If you want to discover some of the better Mexican food in the area (and possibly the state), you will find yourself located inside of Coyote Crossing in Conshohocken. Coyote Crossing provides an affable staff who are more than willing to answer any questions or refill some of the most artistically shaped water glasses I have ever viewed (you would swear they were freshly sculpted at a local art manufacturer). The environment is as tranquil as it is friendly, giving the customer his or her space to be alone for awhile, if need be.

Aside from the service, the bar has a great atmosphere with people just looking to relax after work. Intriguing art is ubiquitous throughout the restaurant, and the environment is utterly delightful. The price range is nothing unusual. Soups are around $5, appetizers are approximately $10 and entrees, on average, $20. Expect to pay around $35 dollars per person for a delectable meal with appetizers and drinks on a casual visit.

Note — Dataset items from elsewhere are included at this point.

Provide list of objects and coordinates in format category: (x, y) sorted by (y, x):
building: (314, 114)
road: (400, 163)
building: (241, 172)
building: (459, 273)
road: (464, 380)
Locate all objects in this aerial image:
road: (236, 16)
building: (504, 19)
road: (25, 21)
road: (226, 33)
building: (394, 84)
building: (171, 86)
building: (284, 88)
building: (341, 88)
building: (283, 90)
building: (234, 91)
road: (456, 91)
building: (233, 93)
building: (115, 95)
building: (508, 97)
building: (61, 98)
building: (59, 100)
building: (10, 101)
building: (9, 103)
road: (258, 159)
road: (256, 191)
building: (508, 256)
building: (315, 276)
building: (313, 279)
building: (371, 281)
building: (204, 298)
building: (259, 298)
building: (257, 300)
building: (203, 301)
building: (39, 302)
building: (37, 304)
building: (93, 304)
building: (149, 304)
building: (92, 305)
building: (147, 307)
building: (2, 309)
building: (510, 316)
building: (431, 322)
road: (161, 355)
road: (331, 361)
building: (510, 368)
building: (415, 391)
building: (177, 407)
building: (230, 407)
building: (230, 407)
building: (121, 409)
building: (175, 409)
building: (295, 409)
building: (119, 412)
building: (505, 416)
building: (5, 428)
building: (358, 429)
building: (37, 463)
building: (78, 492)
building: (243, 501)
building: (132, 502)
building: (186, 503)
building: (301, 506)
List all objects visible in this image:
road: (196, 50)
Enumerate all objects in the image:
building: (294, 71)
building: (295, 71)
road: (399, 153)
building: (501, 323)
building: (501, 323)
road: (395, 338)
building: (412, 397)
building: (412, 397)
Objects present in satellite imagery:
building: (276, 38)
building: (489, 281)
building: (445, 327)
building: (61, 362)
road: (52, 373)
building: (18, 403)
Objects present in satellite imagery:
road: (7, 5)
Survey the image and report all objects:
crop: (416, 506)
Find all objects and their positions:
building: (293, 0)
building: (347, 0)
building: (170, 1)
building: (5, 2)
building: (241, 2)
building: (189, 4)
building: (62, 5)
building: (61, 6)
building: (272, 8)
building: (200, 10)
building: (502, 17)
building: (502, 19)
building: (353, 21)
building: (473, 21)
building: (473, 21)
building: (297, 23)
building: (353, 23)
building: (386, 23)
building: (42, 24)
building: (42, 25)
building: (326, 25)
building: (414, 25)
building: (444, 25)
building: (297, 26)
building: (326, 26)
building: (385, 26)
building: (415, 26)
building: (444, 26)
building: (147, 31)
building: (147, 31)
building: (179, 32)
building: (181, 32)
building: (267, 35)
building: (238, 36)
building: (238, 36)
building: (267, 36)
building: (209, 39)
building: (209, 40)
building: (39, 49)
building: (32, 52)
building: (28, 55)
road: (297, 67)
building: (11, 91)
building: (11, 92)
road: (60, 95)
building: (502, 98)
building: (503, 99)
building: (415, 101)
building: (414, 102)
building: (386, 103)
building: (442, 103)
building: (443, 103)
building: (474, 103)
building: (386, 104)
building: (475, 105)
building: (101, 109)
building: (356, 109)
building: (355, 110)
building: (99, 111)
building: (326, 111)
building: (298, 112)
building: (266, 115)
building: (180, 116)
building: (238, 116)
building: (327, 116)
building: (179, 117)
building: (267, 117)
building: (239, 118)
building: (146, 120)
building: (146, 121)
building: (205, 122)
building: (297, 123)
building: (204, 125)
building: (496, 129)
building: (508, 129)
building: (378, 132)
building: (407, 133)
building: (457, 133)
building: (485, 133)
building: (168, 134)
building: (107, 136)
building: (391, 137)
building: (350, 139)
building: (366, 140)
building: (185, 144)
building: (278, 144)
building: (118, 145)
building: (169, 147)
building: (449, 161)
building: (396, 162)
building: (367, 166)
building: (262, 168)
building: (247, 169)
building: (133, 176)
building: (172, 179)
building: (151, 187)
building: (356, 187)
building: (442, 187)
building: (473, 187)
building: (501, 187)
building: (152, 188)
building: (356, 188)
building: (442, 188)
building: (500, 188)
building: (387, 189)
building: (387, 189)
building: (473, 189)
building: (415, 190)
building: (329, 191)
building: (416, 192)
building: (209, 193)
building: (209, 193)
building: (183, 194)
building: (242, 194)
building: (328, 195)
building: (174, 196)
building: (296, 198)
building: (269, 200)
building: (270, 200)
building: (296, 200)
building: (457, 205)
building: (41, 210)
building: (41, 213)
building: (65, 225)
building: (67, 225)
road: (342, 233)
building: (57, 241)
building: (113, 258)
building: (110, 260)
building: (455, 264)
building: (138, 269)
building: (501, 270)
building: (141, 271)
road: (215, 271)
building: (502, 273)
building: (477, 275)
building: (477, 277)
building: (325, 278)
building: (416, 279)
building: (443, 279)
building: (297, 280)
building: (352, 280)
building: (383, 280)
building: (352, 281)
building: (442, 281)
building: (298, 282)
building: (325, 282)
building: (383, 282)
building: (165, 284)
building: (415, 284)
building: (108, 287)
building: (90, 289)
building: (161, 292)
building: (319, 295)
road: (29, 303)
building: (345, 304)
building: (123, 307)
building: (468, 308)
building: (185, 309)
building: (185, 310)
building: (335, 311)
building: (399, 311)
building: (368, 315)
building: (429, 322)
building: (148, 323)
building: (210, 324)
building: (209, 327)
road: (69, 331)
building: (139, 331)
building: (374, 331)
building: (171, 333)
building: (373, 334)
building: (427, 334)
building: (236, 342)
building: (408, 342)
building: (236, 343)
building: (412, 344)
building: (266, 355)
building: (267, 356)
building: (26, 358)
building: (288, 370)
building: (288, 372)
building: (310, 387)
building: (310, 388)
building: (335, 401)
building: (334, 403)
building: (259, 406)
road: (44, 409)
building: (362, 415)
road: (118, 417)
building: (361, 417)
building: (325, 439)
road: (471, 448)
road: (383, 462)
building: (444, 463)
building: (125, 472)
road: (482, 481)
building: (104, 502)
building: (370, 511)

I started my meal with an ice cold water and lemon (as always). My dinner commenced with chips and salsa (the chips are unique, and the salsa is to die) I also got a side of guacamole at first. The guacamole is splendid and appears to be made fresh. My black bean soup was tasty but nothing extraordinary. I later found myself devouring the jalapeno poppers (simply wonderful) too hastily, so I slowed down and experimented with the surprisingly delicious chicken quesadillas. Finally, my steamy main plate of chicken and beef classic fajitas arrived. I couldn’t help but immediately dive right in, and the fajitas’ disappearance became inevitable. They were astonishing and I cannot help but state that Coyote Crossing has been the best Mexican food I have ever tasted on the East Coast. If you’re looking for awesome Mexican in the Philadelphia area, take a drive over to Coyote Crossing.

“Hero” – Action/Adventure

Comparable to “Crouching Tiger, Hidden Dragon,” “Hero” manages to utilize the “Matrix”-like, slow-motion action scenes to its advantage.  Jet Li plays a mysterious hero who has supposedly dispatched all of the assassins attempting to murder the new emperor, who is attempting to control all of China.  His tyranny is ruthless and will stop at nothing until he controls all of China and the people are united; however, he has established enemies throughout the region who are some of the finest warriors in the land and will stop at nothing to avenge their (dead) townsmen.  “Hero” qualifies as one of the better action/adventure movies released this year, yet finds itself with an oversimplified plot making the storyline borderline redundant. “Hero” also struggles with its translation (as most foreign movies do) and speed thereof.  The subtitles scroll entirely too rapidly and make it more of a task than enjoyment to understand what exactly is happening. Finally, the unrealistic action scenes (comparable to the “Matrix”) take away from the belief that something like this could have happened (especially when the heroes are able to defend a torrent of raining arrows from a palace and protect their people). Albeit, if you are a true lover of action and can’t get enough of slow-motion battling and if sword-fighting is a personal joy, “Hero” will definitely appeal to you.